PCI Express I/O System

I/O Hardware Overview

The basic I/O hardware elements, such as ports, buses, and device controllers, accomodate a wide variety of I/O devices.

To encapsulate the details and oddities of different devices, the kernel of an operating system is structured to use device-driver modules.

A device communicates with a computer system by sending signals over a cable or through the air.

How can the processor give commands and data to a controller to accomplish an I/O transfer? The short answer is that the controlelr has one or more registers for data and control signals.

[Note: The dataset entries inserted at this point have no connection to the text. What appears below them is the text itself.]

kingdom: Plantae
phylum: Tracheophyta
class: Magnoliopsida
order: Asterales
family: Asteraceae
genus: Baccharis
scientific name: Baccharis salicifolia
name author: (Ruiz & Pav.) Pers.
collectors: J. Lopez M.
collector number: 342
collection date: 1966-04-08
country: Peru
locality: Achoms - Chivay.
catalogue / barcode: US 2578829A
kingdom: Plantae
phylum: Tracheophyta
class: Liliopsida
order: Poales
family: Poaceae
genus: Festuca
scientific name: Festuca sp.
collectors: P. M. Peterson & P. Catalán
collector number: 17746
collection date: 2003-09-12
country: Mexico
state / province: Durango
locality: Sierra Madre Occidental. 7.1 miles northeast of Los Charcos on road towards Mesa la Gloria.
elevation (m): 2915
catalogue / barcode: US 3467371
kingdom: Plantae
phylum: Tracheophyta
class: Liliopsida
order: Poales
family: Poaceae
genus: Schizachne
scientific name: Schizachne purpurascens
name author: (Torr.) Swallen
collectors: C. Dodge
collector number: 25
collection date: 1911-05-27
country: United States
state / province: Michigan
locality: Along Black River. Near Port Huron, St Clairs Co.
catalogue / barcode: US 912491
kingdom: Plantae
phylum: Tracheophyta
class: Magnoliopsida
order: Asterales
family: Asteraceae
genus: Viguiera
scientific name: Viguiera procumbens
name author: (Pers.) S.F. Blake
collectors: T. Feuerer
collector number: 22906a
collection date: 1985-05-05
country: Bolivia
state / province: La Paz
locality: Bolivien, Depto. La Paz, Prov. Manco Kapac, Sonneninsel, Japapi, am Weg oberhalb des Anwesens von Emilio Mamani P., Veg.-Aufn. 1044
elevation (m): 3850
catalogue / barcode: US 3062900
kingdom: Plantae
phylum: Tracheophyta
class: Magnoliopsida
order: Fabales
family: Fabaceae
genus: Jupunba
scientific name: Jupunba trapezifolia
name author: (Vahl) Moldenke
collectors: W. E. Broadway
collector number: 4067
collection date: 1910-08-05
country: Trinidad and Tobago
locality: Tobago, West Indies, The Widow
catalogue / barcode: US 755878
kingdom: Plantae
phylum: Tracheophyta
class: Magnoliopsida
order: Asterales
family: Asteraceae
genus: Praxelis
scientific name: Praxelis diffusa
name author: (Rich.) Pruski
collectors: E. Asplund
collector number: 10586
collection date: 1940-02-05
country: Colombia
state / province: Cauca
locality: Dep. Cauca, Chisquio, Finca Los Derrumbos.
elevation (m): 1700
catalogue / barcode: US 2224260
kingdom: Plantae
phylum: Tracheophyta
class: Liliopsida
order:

Two ways in which this communiation can occur:

  1. Use of special I/O instructions that specify the transfer of a byte or word to an I/O port address. The I/O instruction triggers bus lines to select the proper device and to move bits into or out of a device register.
  2. Using memory-mapped I/O. The device-control registers are mapped into the address space of the processor. The CPU executes I/O requests using the standard data-transfer instructions to read and write the device-control registers at their mapped locations in physical memory.


The current form of the GPU is a PCI express device. The NVIDIA GPU exposes the following base address registers (BARs) to the system through PCI in addition to the PCI configuration space and VGA-compatible I/O ports.

Memory-mapped I/O (MMIO) registers
Device memory windows.
Complementary space of BAR1.
I/O port.

BARs are standard registers and specified in PCI express configuration space header (type 0) as follows. Each BAR is 32-bit wide registers (BAR0: 10h~14h, BAR1: 14h~18h, etc).

PCIe configuration space header Figure: PCIe configuration space header for type 0

The most significant area is the BAR0 presenting MMIO registers. This is the main control space of the GPU, through which all hardware engines are controlled.

Here is the GPU information provided by lspci command that I am using. gpu_lspci

BAR0: 0xde000000 (MMIO registers)
BAR1 and BAR2: 0xd0000000 (device memory windows? 64-bit memory-map uses two adjacent BARs)
BAR3 and BAR4: 0xd8000000 (device memory windows? 64-bit memory map)
BAR5: 0xe000 (I/O ports)

PCI Expansion ROM address 0xdf000000 is saved in 30h~34h (Expansion ROM Base Address) in configuration space header, not BAR 6, as explained in ‘Implementing open-source CUDA runtime’.